Here are my conf files:
$HADOOP_HOME/etc/hadoop/yarn-site.xml
<?xml version="1.0" encoding="UTF-8"?>
<?xml-stylesheet type="text/xsl" href="configuration.xsl"?>
<configuration>
<property>
<name>yarn.nodemanager.aux-services</name>
<value>mapreduce_shuffle</value>
</property>
<property>
<name>yarn.nodemanager.aux-services.spark_shuffle.class</name>
<value>org.apache.spark.network.yarn.YarnShuffleService</value>
</property>
<property>
<name>yarn.resourcemanager.scheduler.class</name>
<value>org.apache.hadoop.yarn.server.resourcemanager.scheduler.fair.FairScheduler</value>
</property>
<property>
<name>yarn.scheduler.fair.preemption</name>
<value>true</value>
</property>
</configuration>
$HADOOP_HOME/etc/hadoop/fair-scheduler.xml
<?xml version="1.0" encoding="UTF-8"?>
<allocations>
<defaultQueueSchedulingPolicy>fair</defaultQueueSchedulingPolicy>
<queue name="prod">
<weight>40</weight>
<schedulingPolicy>fifo</schedulingPolicy>
</queue>
<queue name="dev">
<weight>60</weight>
<queue name="eng" />
<queue name="science" />
</queue>
<queuePlacementPolicy>
<rule name="specified" create="false" />
<rule name="primaryGroup" create="false" />
<rule name="default" queue="dev.eng" />
</queuePlacementPolicy>
</allocations>
$HADOOP_HOME/etc/hadoop/core-site.xml
<?xml version="1.0" encoding="UTF-8"?>
<?xml-stylesheet type="text/xsl" href="configuration.xsl"?>
<configuration>
<property>
<name>fs.defaultFS</name>
<value>hdfs://localhost:9000</value>
</property>
</configuration>
$HADOOP_HOME/etc/hadoop/core-site.xml
<?xml version="1.0" encoding="UTF-8"?>
<?xml-stylesheet type="text/xsl" href="configuration.xsl"?>
<configuration>
<property>
<name>dfs.replication</name>
<value>1</value>
</property>
</configuration>
And the test case is:
Run a job on the "prod" queue with weight 40 (must allocate 40% of all resources), as expected the job takes all needed free resources (62,5% of the clusters resources).

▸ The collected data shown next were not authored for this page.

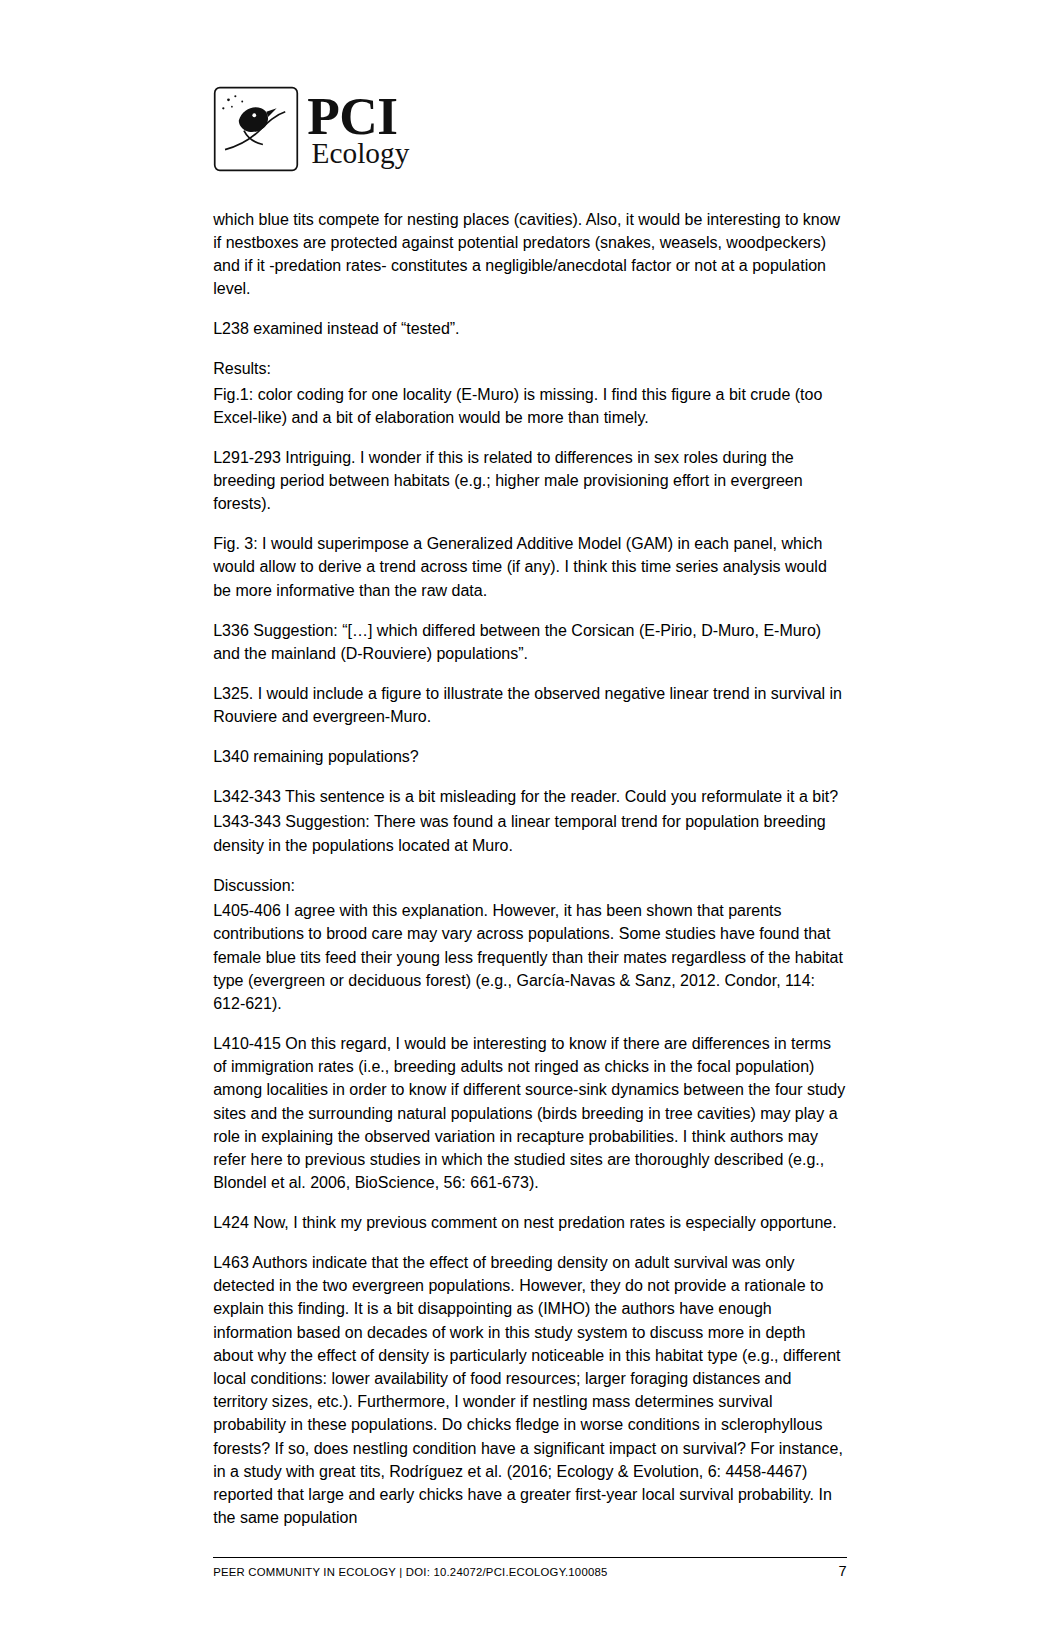PCI
Ecology
which blue tits compete for nesting places (cavities). Also, it would be interesting to know if nestboxes are protected against potential predators (snakes, weasels, woodpeckers) and if it -predation rates- constitutes a negligible/anecdotal factor or not at a population level.
L238 examined instead of “tested”.
Results:
Fig.1: color coding for one locality (E-Muro) is missing. I find this figure a bit crude (too Excel-like) and a bit of elaboration would be more than timely.
L291-293 Intriguing. I wonder if this is related to differences in sex roles during the breeding period between habitats (e.g.; higher male provisioning effort in evergreen forests).
Fig. 3: I would superimpose a Generalized Additive Model (GAM) in each panel, which would allow to derive a trend across time (if any). I think this time series analysis would be more informative than the raw data.
L336 Suggestion: “[…] which differed between the Corsican (E-Pirio, D-Muro, E-Muro) and the mainland (D-Rouviere) populations”.
L325. I would include a figure to illustrate the observed negative linear trend in survival in Rouviere and evergreen-Muro.
L340 remaining populations?
L342-343 This sentence is a bit misleading for the reader. Could you reformulate it a bit?
L343-343 Suggestion: There was found a linear temporal trend for population breeding density in the populations located at Muro.
Discussion:
L405-406 I agree with this explanation. However, it has been shown that parents contributions to brood care may vary across populations. Some studies have found that female blue tits feed their young less frequently than their mates regardless of the habitat type (evergreen or deciduous forest) (e.g., García-Navas & Sanz, 2012. Condor, 114: 612-621).
L410-415 On this regard, I would be interesting to know if there are differences in terms of immigration rates (i.e., breeding adults not ringed as chicks in the focal population) among localities in order to know if different source-sink dynamics between the four study sites and the surrounding natural populations (birds breeding in tree cavities) may play a role in explaining the observed variation in recapture probabilities. I think authors may refer here to previous studies in which the studied sites are thoroughly described (e.g., Blondel et al. 2006, BioScience, 56: 661-673).
L424 Now, I think my previous comment on nest predation rates is especially opportune.
L463 Authors indicate that the effect of breeding density on adult survival was only detected in the two evergreen populations. However, they do not provide a rationale to explain this finding. It is a bit disappointing as (IMHO) the authors have enough information based on decades of work in this study system to discuss more in depth about why the effect of density is particularly noticeable in this habitat type (e.g., different local conditions: lower availability of food resources; larger foraging distances and territory sizes, etc.). Furthermore, I wonder if nestling mass determines survival probability in these populations. Do chicks fledge in worse conditions in sclerophyllous forests? If so, does nestling condition have a significant impact on survival? For instance, in a study with great tits, Rodríguez et al. (2016; Ecology & Evolution, 6: 4458-4467) reported that large and early chicks have a greater first-year local survival probability. In the same population
Peer Community in Ecology | DOI: 10.24072/pci.ecology.100085
7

./bin/spark-submit --class org.apache.spark.examples.SparkPi \
--master yarn-cluster \
--driver-memory 512M \
--executor-memory 768M \
--executor-cores 1 \
--num-executors 2 \
--queue prod \
lib/spark-examples*.jar 100000
After that run the same job on the "dev.eng" queue with weight 60, that mean the job must allocate 60% of all resources and decrease the first job's resources to ~40%.
./bin/spark-submit --class org.apache.spark.examples.SparkPi \
--master yarn-cluster \
--driver-memory 512M \
--executor-memory 768M \
--executor-cores 1 \
--num-executors 2 \
--queue dev.eng \
lib/spark-examples*.jar 100000
Unfortunately, cluster resources are not changing - 62,5% for the first job and 37,5% for second.